# Eine kleine Frage zu Apache



## xloouch (26. Januar 2005)

Hallo zusammen

Ich hab ne kleine Frage zu meinem Apache.

Ich habe mir einen Suse Linux 9.1 Server eingerichtet. Darauf läuft Apache/PHP/MySQL. 
Nun habe ich mir auf einer 2ten Maschine einen IIS Server installiert und wollte eigentlich wissen, ob es möglich ist, da mein Linux Serber als DMZ ans Netz angehängt ist, über diesen auf meinen IIS Server zuzugreifen..

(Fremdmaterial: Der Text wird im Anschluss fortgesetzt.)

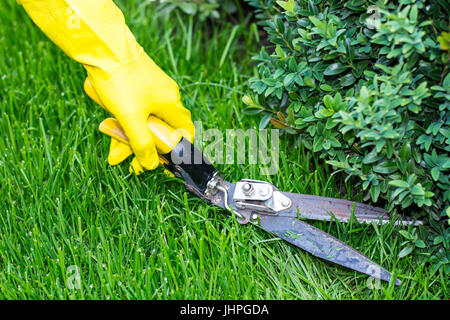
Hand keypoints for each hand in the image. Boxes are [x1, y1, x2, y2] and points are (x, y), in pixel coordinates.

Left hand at [84, 52, 194, 172]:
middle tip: (133, 163)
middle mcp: (166, 95)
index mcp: (171, 103)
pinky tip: (111, 126)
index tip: (165, 164)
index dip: (178, 151)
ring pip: (145, 120)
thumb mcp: (131, 118)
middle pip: (161, 130)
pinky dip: (126, 121)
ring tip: (115, 151)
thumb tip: (150, 164)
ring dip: (131, 136)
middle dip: (145, 148)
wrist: (103, 46)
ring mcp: (152, 87)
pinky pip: (135, 108)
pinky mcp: (137, 81)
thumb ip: (141, 144)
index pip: (186, 132)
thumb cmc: (120, 81)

Habe es mal via Webmin probiert, aber nicht zustande gebracht. Ich hoffe, das geht?


----------



## Sinac (26. Januar 2005)

Das müsstest du das mit Portforwarding oder Routing machen, je nachdem wie du das mit der DMZ gemacht hast. Gibt natürlich Probleme, da ja auch Port 80 von dem Linux Server schon der Apache läuft und du diesen ja wohl an den IIS weiterleiten musst.


----------



## xloouch (26. Januar 2005)

aha..
naja
dementsprechend wärs einfacher wenn ich gar nichts mach.. das mit den ports wird mir ein bisschen umständlich.. also, lass ich lieber die finger davon.. easy

danke nochmals


----------